DENVER (CBS4) – The High Line Canal was originally built to move irrigation water across the region. Now that purpose has dried up, so the canal is being repurposed for a new type of water management.

(credit CBS)

“Today users see a very dry canal,” said Harriet Crittenden LaMair, Executive Director of the High Line Canal Conservancy.

Denver Water has not been sending water down the canal for several years, mostly because it’s a very inefficient way to move water. Sixty to 80% of the water leaks out or evaporates. Now the High Line Canal Conservancy is enacting a plan that would use 64 miles of the 71 mile canal to collect and filter storm water.

“Storm water in the region is coming faster and in bunches, so having more ways to manage that storm water and to have it flow through when it comes is a very smart way to manager water,” Crittenden LaMair explained.

(credit CBS)

Crews are building berms along the canal which will slow the water so that it can filter before it enters existing streams and creeks. Rocky channels and new curb cuts help direct rain fall runoff into the canal.

“The study shows that if we direct the storm water into the High Line Canal some 100 more days of the year the canal will be wet, which is amazing,” Crittenden LaMair told CBS4.

(credit High Line Canal Conservancy)

The storm water will also benefit the tree canopy along the canal, which right now is not getting watered the way it used to.

“Really, it’s a part of climate resiliency, and social justice issues, and environmental justice issues. When we look at the areas that are the driest along the canal, they are in the northern communities where there has been a lack of historic investment in the canal,” Crittenden LaMair said.

This project will be a $14 million over the next five to 10 years.

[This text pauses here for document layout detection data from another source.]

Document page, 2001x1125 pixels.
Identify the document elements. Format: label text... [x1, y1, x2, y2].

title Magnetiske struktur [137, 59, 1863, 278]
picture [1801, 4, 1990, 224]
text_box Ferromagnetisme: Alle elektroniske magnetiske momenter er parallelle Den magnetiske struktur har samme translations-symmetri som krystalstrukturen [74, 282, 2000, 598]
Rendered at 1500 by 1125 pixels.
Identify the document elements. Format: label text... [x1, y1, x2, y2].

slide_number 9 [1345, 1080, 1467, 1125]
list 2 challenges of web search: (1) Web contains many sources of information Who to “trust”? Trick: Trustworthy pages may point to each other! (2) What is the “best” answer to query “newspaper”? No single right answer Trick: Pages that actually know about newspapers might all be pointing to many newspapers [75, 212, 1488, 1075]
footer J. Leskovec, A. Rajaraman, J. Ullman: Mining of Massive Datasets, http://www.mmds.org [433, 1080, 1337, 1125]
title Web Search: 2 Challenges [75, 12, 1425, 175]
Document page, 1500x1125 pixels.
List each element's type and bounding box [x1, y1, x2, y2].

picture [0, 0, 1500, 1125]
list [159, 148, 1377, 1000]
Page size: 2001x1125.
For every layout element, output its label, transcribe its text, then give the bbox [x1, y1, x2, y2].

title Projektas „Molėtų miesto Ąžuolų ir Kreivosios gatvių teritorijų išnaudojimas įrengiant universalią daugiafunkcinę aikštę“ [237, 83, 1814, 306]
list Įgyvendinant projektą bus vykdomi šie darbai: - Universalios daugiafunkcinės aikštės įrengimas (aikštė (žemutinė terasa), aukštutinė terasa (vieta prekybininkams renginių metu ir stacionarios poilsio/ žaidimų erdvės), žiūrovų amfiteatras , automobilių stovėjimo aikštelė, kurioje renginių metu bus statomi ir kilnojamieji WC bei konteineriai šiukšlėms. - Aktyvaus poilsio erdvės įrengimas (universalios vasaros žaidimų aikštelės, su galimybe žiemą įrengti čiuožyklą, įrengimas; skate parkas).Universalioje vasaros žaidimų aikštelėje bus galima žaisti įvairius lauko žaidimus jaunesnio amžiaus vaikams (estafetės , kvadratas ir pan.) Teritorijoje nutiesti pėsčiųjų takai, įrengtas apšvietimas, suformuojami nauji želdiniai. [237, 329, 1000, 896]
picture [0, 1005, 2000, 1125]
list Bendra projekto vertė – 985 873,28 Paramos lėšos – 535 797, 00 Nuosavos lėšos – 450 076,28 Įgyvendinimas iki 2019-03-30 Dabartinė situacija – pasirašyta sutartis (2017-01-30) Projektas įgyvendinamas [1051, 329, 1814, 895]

From Aug. 1 through Oct. 10, the Conservancy is hosting Walk for the Canal, to raise money for these projects and regular maintenance of the greenway. The challenge is to set a distance based goal. Collect donations, win prizes, and get moving outdoors.

“All the funds raised will come to the Conservancy and be shared with local governments, as well as, to support our community stewardship programs such as trash cleanups, tree plantings, week removals and more,” LaMair said.